Sumie Sakai has been so good for so long and has such a humble demeanor that it’s been easy to take her for granted. After what Sakai accomplished at Supercard of Honor on April 7, however, no one will be taking the 21-year veteran for granted any longer.
Sakai made history before nearly 6,000 fans at UNO Lakefront Arena in New Orleans by becoming the first Women of Honor Champion. And she did so in spectacular fashion, defeating former WWE star Tenille Dashwood in the WOH Title Tournament semifinals before scoring a three count over heavily favored Kelly Klein, who had not been pinned or forced to submit since making her WOH debut in October 2015, in the final.
Before the tournament began, much of the focus was on Klein, Dashwood, Deonna Purrazzo and competitors from Japanese women’s wrestling promotion Stardom. Despite her tenure and accomplishments, Sakai was not included in the discussion when it came to tournament favorites. That’s what made the sentimental favorite’s triumph that much sweeter.
After Sakai beat Dashwood, Klein -- who had scored an impressive victory over Stardom star Mayu Iwatani in the first semifinal match -- was brought out to the ring to shake hands with Sakai and pose for a customary photo. In a classless move, Klein shook Sakai’s hand but then delivered a stiff forearm to the face.
All Klein really did was fire up Sakai, who attacked her foe before the opening bell in the championship match. Klein quickly gathered herself, however, and took control of the match. “The Gatekeeper” dished out her hard-hitting offense and appeared on her way to victory, but Sakai survived the onslaught.
As Sakai continued to battle, several members of the WOH roster came out and surrounded the ring to cheer her on. Perhaps sparked by the support of her peers as well as the fans, Sakai rallied and went on to drop Klein on her head with a wicked DDT. Sakai made the cover, and when the referee slapped the mat a third time, Klein’s undefeated streak was over and Sakai was the first WOH Champion.
The crowd seemed to be stunned that Klein had actually been beaten, but then it showered Sakai with cheers once the reality of the situation set in. A journey that began back in June 2002, when Sakai defeated Simply Luscious in the first women’s match ever to take place on a Ring of Honor show, had finally reached its destination.
In an interview with Sakai prior to her semifinal match, it was obvious how much winning the championship would mean to her.

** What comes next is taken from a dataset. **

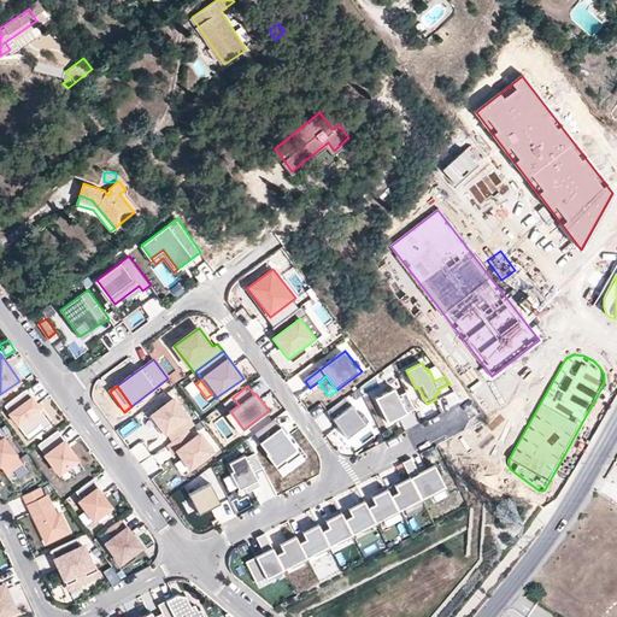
[(395,388),(376,398),(389,423),(416,409),(407,392),(399,395),(395,388)]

“I always loved wrestling in Japan,” said an emotional Sakai, who started her career in Japan in 1997, “but when I came to Ring of Honor, my life changed.”
The woman nicknamed “Women of Honor’s Ray of Sunshine” now has the spotlight on her -- and also a target. The competition in WOH is fierce, and top stars from around the globe want a shot at the gold belt Sakai proudly wears around her waist.
However, as Sakai proved in the tournament, defeating her will be a tall task regardless of how tough or heralded her challengers may be.